Birbirinden farklı kurumların temsilcileri olan bizleri buluşturan, bir araya getiren, birlikte paylaşım ve katılım arzumuzu harekete geçiren, farklılıklarımızın zenginliğini, birlikteliğimizin sinerjisi ile değer yaratan bir güce dönüştüren bir girişimin ilk kurumsal faaliyeti olan “Uluslararası İç Denetim Sempozyumu”, açılış konuşmaları ve sunulan bildirileri ile kitap haline getirilerek Enstitümüzün ilk yayını olarak kurumsal belleğimizde yerini alıyordu.

Türkiye İç Denetim Enstitüsü’nün internet sitesinde e-kitap olarak yayınlanan sempozyum kitabında yer alan açılış konuşmamı 30 yıl sonra tekrar gözden geçirdiğimde, kuruluşumuzu ilan ettiğimiz ilk etkinliğimizde, ortaya koyduğumuz uz görünün bugün gerçeğimiz olduğunu görüyoruz.

Bu gerçeği ifade etmekte amacım, haklı çıkmanın memnuniyetinden öte geleceğe ortak olma düşüncesiyle yarına hazır olmak için başlattığımız mesleki örgütlenme girişimimizin bugün çeyrek asrı aşan bir birikim ve farkındalığa sahip olduğuna dikkat çekmektir.

Zorlu süreçlerden geçerek gerçekleştirilen mesleki örgütlenme ile yaşanılan mesleki değişim ve dönüşüm, bugün yaşadığımız dijital iş gücüyle birlikte çalışılan bir dönemde rolümüzün sürdürülebilirliği ve mesleki kariyerimizde geleceğe nasıl hazırlanabileceğimiz konularında imkân ve fırsatlar sunuyor.

Bu sebeple, 30 yıl önce gerçekleştirdiğimiz sempozyum açılışında yaptığım konuşmamdan alıntılanan ifadeleri aşağıda yeniden paylaşıyorum.

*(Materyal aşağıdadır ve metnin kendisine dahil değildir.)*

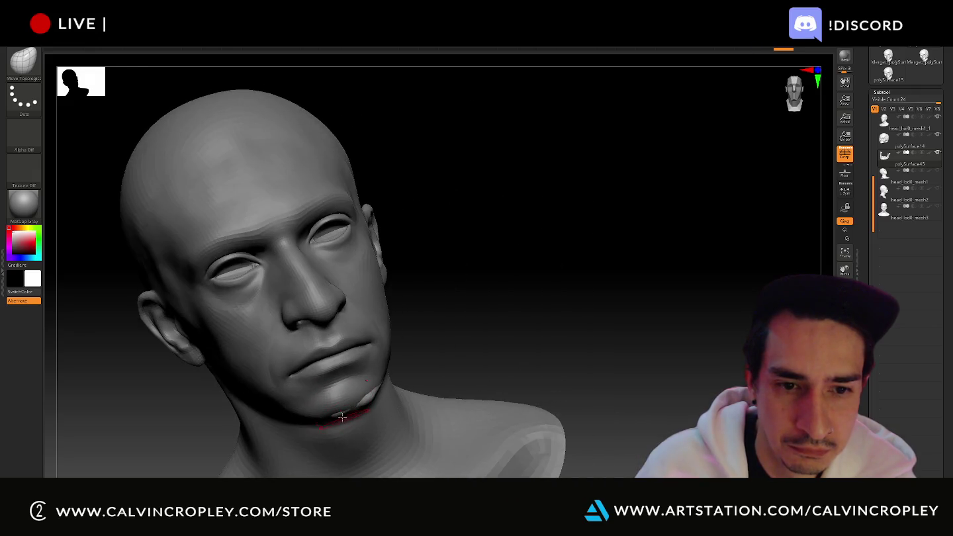
right_click_drag(395, 400, 413, 386)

“Denetimin yaşadığımız topraklarda köklü bir geçmişi var. Bu geçmiş Cumhuriyet öncesi dönemlere kadar uzandığı, o günlerin kurumlarından bugünlere izler taşıdığı için köklü. Bu gelenek içinde var olan zengin mirasla günümüz ekonomi ve işletmecilik anlayışının çağdaş uygulamaları arasında uyuşma noktaları çok hızlı bir şekilde oluşturulmuştur.”

“Bu gelinen nokta, Türk denetim uzmanları olarak mesleğin geleceğine özgün katkılarımızın olacağı bir potansiyeli ifade etmektedir. Türkiye ekonomik yapısı ve gelişim sürecinin özellikleri nedeniyle, öncelikleri ve karakterleri çok sık değişen sorunlarla karşılaşıyor. Ekonomideki bu hızlı değişimlerin getirdiği sorun ve ihtiyaçları karşılamak için sürekli yenilikler getiriliyor. Bu renkli kimliğiyle ülkemizde denetim alanında da önemli bir yaratıcılık potansiyeli bulunmaktadır. Çünkü çözümler problemlerden çıkmaktadır.”

“Tarih boyunca çok farklı uygarlıklara ev sahipliği yapan Anadolu toprakları üzerinde yaşıyor olmamızın bizlere, yeniliklere oldukça açık, hızlı kavrayan, uyum gösteren her yeni ürünü çabuk kabul eden bir kültür esnekliği kazandırdığını da ifade etmeliyiz.”

“Böylesi dinamik, hızlı değişen günümüz koşullarıyla bundan sonra dinamik ve hızlı değişecek geleceği düşündüğümüzde, iç denetimin stratejik önemi, proaktif rolü, risklerin yanı sıra fırsat da ortaya koyma yaklaşımı kendiliğinden karşımıza çıkmaktadır.”

“Düşünülenin aksine, iç denetim fonksiyon yitirmeyecek, geleneksel kimliğinden çok farklı bir kimliğe bürünecektir. Bu kimliğiyle, iç denetçi bir fütürist fonksiyonu üstlenecek, her alanda ihtiyaçları ve fırsatları gösterecek birçok fonksiyona ışık tutacaktır.”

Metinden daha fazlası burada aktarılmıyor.